Négociations avec la distribution : L'industrie agroalimentaire réclame des augmentations de tarifs

L'association nationale des industries alimentaires (Ania) déplore dans une lettre au Président de la République Nicolas Sarkozy que les distributeurs « refusent systématiquement les augmentations de tarifs » demandées par les industriels.

Alors que les distributeurs et les fournisseurs négocient les contrats annuels qui doivent entrer en vigueur début mars, ce refus met « en péril l'équilibre financier de nombreuses entreprises », affirme l'Ania. « Dans un contexte de pénurie mondiale, les augmentations du coût des matières premières et de l'énergie notamment, sont inévitables », indique dans cette lettre le président de l'Ania Jean-René Buisson.

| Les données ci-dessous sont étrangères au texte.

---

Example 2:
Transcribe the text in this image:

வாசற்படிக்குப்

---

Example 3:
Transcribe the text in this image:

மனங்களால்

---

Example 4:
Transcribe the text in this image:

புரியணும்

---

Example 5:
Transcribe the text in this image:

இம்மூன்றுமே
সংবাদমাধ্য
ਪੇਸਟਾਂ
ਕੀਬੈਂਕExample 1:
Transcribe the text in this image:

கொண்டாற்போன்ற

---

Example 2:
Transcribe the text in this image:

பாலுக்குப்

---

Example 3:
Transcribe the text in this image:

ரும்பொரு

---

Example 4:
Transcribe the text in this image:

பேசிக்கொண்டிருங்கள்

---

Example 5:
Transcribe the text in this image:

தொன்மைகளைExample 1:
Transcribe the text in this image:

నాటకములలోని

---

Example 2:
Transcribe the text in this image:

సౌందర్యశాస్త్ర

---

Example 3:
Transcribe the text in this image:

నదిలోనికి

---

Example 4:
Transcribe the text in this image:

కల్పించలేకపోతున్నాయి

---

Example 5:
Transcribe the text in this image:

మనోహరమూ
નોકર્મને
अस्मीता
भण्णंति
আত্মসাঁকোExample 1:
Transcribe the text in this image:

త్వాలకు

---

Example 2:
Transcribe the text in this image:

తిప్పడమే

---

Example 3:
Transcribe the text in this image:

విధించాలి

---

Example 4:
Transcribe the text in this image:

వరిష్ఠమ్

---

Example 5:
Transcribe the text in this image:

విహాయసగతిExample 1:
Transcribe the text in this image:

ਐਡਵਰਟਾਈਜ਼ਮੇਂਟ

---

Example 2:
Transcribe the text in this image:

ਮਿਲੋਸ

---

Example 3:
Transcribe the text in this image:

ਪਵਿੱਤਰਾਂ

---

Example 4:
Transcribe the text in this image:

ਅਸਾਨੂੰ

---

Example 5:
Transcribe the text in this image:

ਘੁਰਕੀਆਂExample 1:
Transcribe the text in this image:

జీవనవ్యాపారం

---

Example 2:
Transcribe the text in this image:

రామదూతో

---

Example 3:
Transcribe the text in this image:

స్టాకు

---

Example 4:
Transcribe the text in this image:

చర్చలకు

« La répercussion de ces charges contraintes (qui concernent également le coût des emballages, taxes et diverses contributions telles qu'éco-emballage) ne peut être supportée par les seuls industriels ou agriculteurs, au risque de détruire la valeur et les emplois de la filière », ajoute-t-il.

LME : « des dérives graves »

« Il n'y a pas de raison de s'alarmer particulièrement », estime quant à lui Jérôme Bédier, président de la Fédération des entreprises du commerce et de la distribution (FCD). « On est dans une conjoncture qui est un peu plus difficile que d'habitude, parce qu'il y a des hausses de matières premières alimentaires », a-t-il ajouté. En moyenne, les industriels réclament aux distributeurs une hausse des tarifs alimentaires entre 5 et 8%, a-t-il ajouté. La semaine dernière, il avait indiqué que les distributeurs s'employaient à ce que « les prix bougent le moins possible ».

Par ailleurs, l'Ania déplore « les violations répétées et amplifiées » du dispositif de la LME (Loi de Modernisation de l'Économie) par les enseignes de la grande distribution malgré les contrôles et assignations du ministre de l'Economie. «Un sentiment fort d'impunité règne et aboutit à des dérives bien plus graves qu'en 2008, pour un résultat très mitigé sur les prix de vente au consommateur », ajoute le communiqué.

En novembre 2009, l'État avait assigné neuf enseignes de la distribution, accusées de « pratiques abusives » dans les contrats avec leurs fournisseurs.
Ces procédures viennent d'être relancées après la validation par le Conseil constitutionnel d'une notion clef de la LME, celle de « déséquilibre significatif ».